What the exercise asks
Please swap every "scene" for "setting" in the records below, keeping everything else the same and leaving out the pictures.

Dataset records
[Start of Attachment]

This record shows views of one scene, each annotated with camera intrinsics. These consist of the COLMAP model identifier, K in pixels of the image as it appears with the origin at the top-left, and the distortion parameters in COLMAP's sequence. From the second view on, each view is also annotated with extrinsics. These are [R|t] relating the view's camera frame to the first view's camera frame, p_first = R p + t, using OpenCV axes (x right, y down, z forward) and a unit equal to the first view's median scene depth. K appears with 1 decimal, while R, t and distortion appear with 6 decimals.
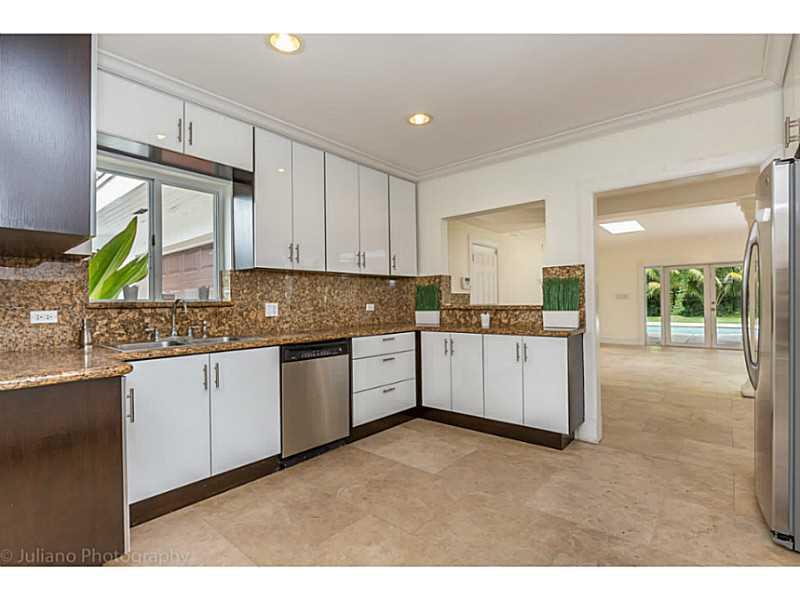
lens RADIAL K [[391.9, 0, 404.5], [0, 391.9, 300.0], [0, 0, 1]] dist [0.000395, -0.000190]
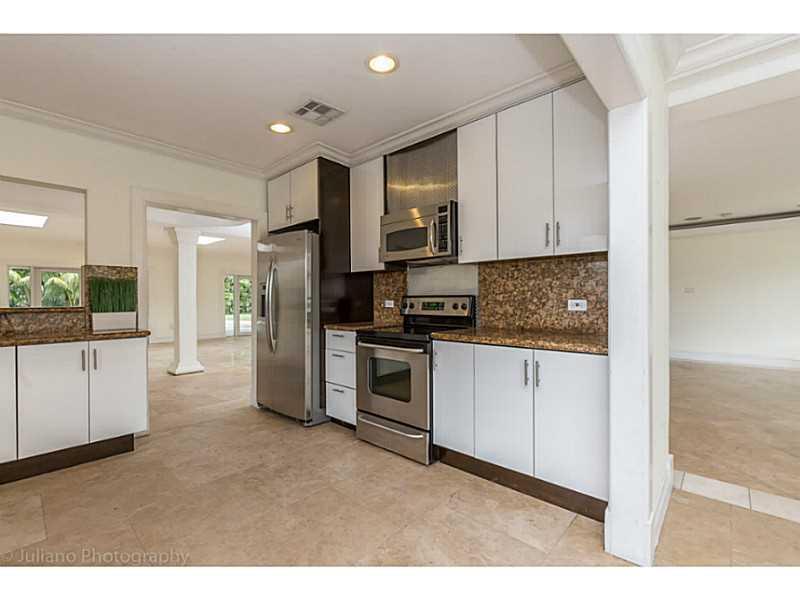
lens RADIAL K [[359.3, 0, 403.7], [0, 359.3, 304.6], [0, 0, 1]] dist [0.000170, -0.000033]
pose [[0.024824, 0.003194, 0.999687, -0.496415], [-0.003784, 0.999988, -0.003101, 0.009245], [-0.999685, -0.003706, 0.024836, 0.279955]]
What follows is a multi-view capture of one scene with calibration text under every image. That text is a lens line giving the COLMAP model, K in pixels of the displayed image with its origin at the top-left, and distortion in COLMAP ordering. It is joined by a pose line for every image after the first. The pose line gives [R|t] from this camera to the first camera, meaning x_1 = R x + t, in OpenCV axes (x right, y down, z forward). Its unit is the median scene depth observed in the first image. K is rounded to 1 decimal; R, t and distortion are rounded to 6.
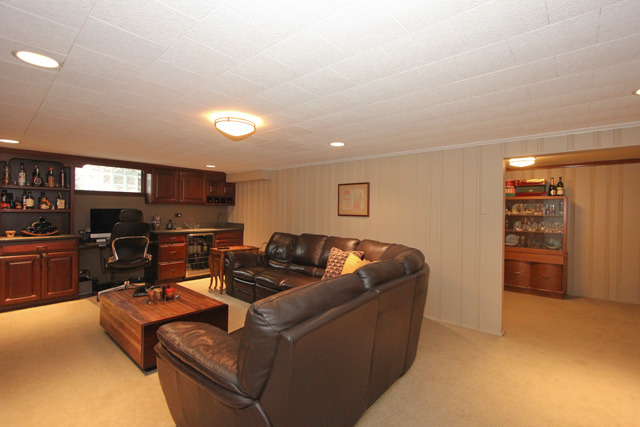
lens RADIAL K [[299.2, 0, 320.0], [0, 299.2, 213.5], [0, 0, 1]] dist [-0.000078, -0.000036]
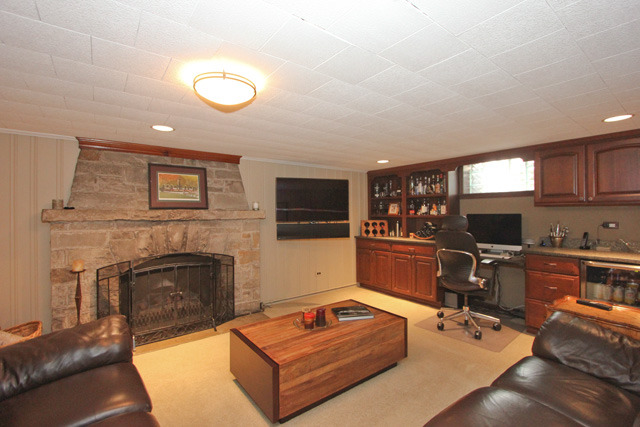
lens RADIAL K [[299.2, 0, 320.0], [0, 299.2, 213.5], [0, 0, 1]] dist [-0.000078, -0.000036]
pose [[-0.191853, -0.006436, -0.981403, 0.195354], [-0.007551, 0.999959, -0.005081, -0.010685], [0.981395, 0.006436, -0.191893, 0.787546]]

[End of Attachment]

Task answer
This record shows views of one setting, each annotated with camera intrinsics. These consist of the COLMAP model identifier, K in pixels of the image as it appears with the origin at the top-left, and the distortion parameters in COLMAP's sequence. From the second view on, each view is also annotated with extrinsics. These are [R|t] relating the view's camera frame to the first view's camera frame, p_first = R p + t, using OpenCV axes (x right, y down, z forward) and a unit equal to the first view's median setting depth. K appears with 1 decimal, while R, t and distortion appear with 6 decimals.
lens RADIAL K [[391.9, 0, 404.5], [0, 391.9, 300.0], [0, 0, 1]] dist [0.000395, -0.000190]
lens RADIAL K [[359.3, 0, 403.7], [0, 359.3, 304.6], [0, 0, 1]] dist [0.000170, -0.000033]
pose [[0.024824, 0.003194, 0.999687, -0.496415], [-0.003784, 0.999988, -0.003101, 0.009245], [-0.999685, -0.003706, 0.024836, 0.279955]]
What follows is a multi-view capture of one setting with calibration text under every image. That text is a lens line giving the COLMAP model, K in pixels of the displayed image with its origin at the top-left, and distortion in COLMAP ordering. It is joined by a pose line for every image after the first. The pose line gives [R|t] from this camera to the first camera, meaning x_1 = R x + t, in OpenCV axes (x right, y down, z forward). Its unit is the median setting depth observed in the first image. K is rounded to 1 decimal; R, t and distortion are rounded to 6.
lens RADIAL K [[299.2, 0, 320.0], [0, 299.2, 213.5], [0, 0, 1]] dist [-0.000078, -0.000036]
lens RADIAL K [[299.2, 0, 320.0], [0, 299.2, 213.5], [0, 0, 1]] dist [-0.000078, -0.000036]
pose [[-0.191853, -0.006436, -0.981403, 0.195354], [-0.007551, 0.999959, -0.005081, -0.010685], [0.981395, 0.006436, -0.191893, 0.787546]]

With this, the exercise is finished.